Hey guys. I have been asked to do grace at my company Xmas party. I really don't want to, but don't know how to decline. Either way, was curious if any of you had any good reformed Xmas blessings to share. I am not a huge fan of Xmas, and I told the office manager that when she asked me, but she asked me to do it anyways. 

I figured I would ask here. Usually I am good at writing my own stuff, but I have a serious writers block right now. I want to say something about God, without getting all 'holly jolly' about the season. Maybe something that will make people think? I dunno. Really struggling with this for some reason.

Thanks for any help!


----------



## Romans922 (Dec 19, 2012)

What is it to 'do grace'? I have no clue what you are talking about.


----------



## gordo (Dec 19, 2012)

Sorry. It means to give the blessing I suppose. The prayer before the meal.


----------



## Frosty (Dec 19, 2012)

Firstly, I find it cool that your company asked you to say grace before the meal. One, because it says something about your witness, and two, it's cool that the company finds the need to do that.

Secondly, wouldn't a simple thanks for the food and for God's gift of His Son coming into this world to save sinners do the part? Maybe including a hope that those present will take time to consider what that really means.

Doesn't need to be long and detailed.


----------



## Zach (Dec 19, 2012)

Whenever I pray and there are unbelievers present (usually at family meals during the Holidays) I am sure to thank the Lord that he forgives the sin of all who come to Jesus and that Jesus promises to never turn anyway away from himself.
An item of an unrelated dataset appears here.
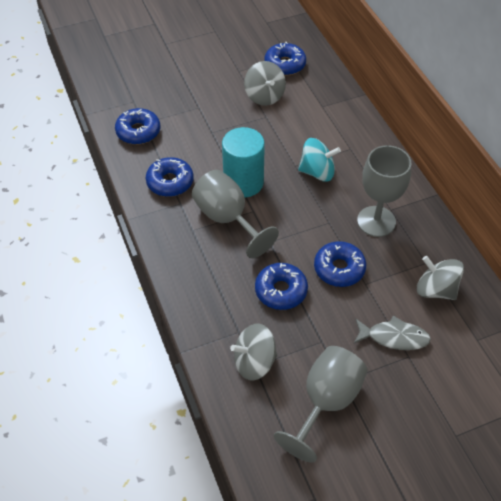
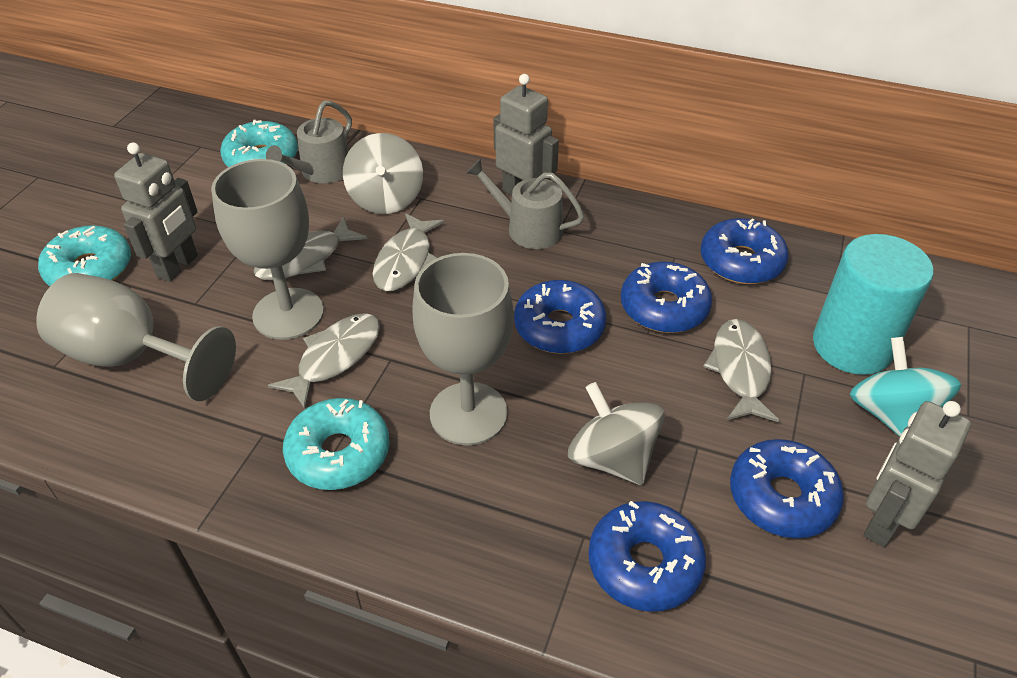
grey fish: [354,316,431,350] = 1 -> [253,216,367,280] [268,313,380,409] [373,213,444,291] [703,319,779,422] = 4
grey robot: none = 0 -> [114,142,198,282] [493,74,559,195] [864,401,971,547] = 3
grey spinning top: [230,324,277,381] [244,61,286,106] [417,256,464,300] = 3 -> [343,133,423,214] [568,382,665,485] = 2
grey watering can: none = 0 -> [266,101,352,183] [466,159,584,249] = 2
turquoise donut: none = 0 -> [38,225,131,286] [220,120,298,167] [283,398,390,490] = 3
It sounds like you may have a wonderful opportunity to be a witness to the grace of God and remind everyone that the baby in the manger is the same man who suffered and died for sinners.

And I agree with Randy, it is very cool that they asked you to pray. It really does say something about your witness!


----------



## Romans922 (Dec 19, 2012)

So pray, that the Lord would bless the party and fellowship of everyone. That He would also bless the business so that it would glorify Him and that if there is food, that He would nourish and give the enjoyment of that time to be an enjoyment in Him. "In Jesus name, Amen."


----------